Dragoneer Growth Opportunities Corp. (DGNR)
Because a SPAC doesn’t actually make any operations until and unless it merges with a target company, it’s crucial to only invest in SPACs with great management teams.
And you’d be hard-pressed finding a team more experienced than the one behind Dragoneer Growth Opportunities Corp. The SPAC’s CEO, Marc Stad, was once featured as one of Fortune’s “40 Under 40” list of the most influential people in business, and was an early backer in successes such as Spotify and Uber.
DGNR’s other directors include David Ossip, CEO of software company Ceridian, and Sarah Frier, the CEO of neighborhood social network Nextdoor and previously the CFO of Square.
Together, the team is looking for growth companies in the tech, healthcare software, or fintech areas – each one a sector that’s gotten a massive boost from Covid.
With Stad, Ossip, and Frier on your side, the odds are in your favor
Flying Eagle Acquisition Corp. (FEAC)
Flying Eagle started life with $600 million in funding from founding duo’s Jeff Sagansky and Harry Sloan’s previous SPAC, DiamondEagle.
That one was hugely successful and ended up taking DraftKings Inc. (DKNG), the hugely successful online betting platform, public, as well as funding Flying Eagle.
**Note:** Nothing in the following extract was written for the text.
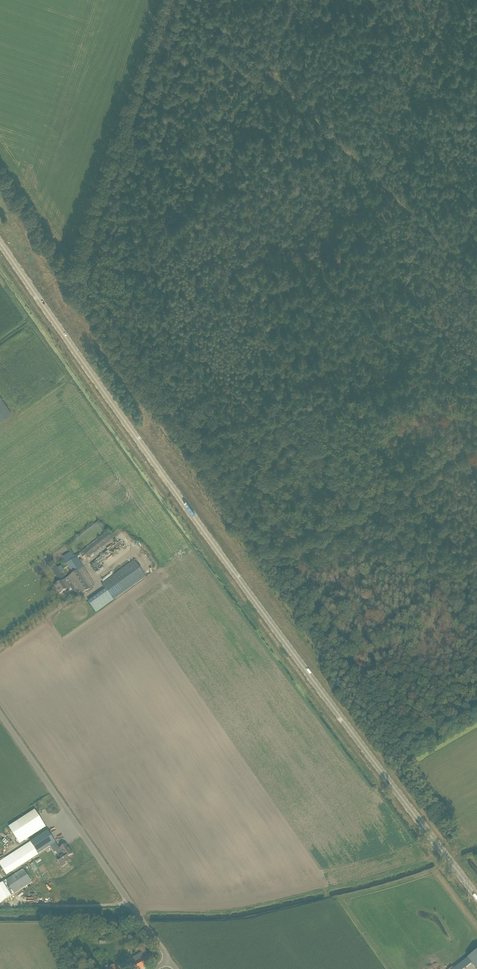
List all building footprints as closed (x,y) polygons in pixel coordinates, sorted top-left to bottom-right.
[(0,397),(0,421),(11,413),(0,397)] [(82,551),(88,558),(112,539),(106,532),(82,551)] [(55,586),(60,594),(70,587),(72,590),(74,588),(79,596),(84,593),(94,586),(83,569),(84,568),(76,557),(75,558),(71,553),(61,559),(65,566),(67,564),(74,574),(59,584),(55,586)] [(106,589),(88,602),(96,613),(146,577),(134,560),(101,583),(106,589)] [(57,581),(62,578),(56,566),(50,569),(57,581)] [(19,843),(44,826),(35,811),(9,828),(19,843)] [(0,862),(0,865),(6,875),(56,843),(48,831),(30,843),(30,842),(0,862)] [(66,845),(59,850),(63,855),(57,860),(62,867),(70,861),(67,858),(72,854),(66,845)] [(0,884),(0,903),(32,883),(23,869),(0,884)] [(467,958),(472,964),(476,968),(476,951),(467,958)] [(131,964),(133,966),(134,968),(141,968),(156,960),(152,953),(147,956),(145,957),(143,952),(133,958),(135,962),(131,964)]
The only problem the team has now is that they aren’t quite sure what to buy next. FEAC’s prospectus states that they are not restricting themselves to any industry or sector, and are instead keeping an open mind.
With successful SPACs in gambling, airline media, hospitality, and more, not limiting themselves looks like a very good idea. Chances are their track record of successful SPACs will continue, making FEAC a good bet.
Churchill Capital Corp IV (CCIV)
Last but not least, we have former Citigroup banker Michael Klein’s fourth SPAC. If his first three are anything to go by, this one is going to be a huge winner.
Klein’s first stab at SPACs, Churchill Capital Corp., raised $690 million and last May merged with Clarivate plc (CCC), an analytics company focused on the scientific community. The stock has been on an almost constant upwards trajectory since and is up 66% this year alone.
Churchill Capital Corp II also raised $600 million but is still searching for a merger target.
Churchill Capital Corp. III just closed on the largest SPAC deal ever, acquiring healthcare analytics company MultiPlan for $11 billion.
You won’t find a better track record than Klein’s in the SPAC, which makes CCIV one of the best SPACs around.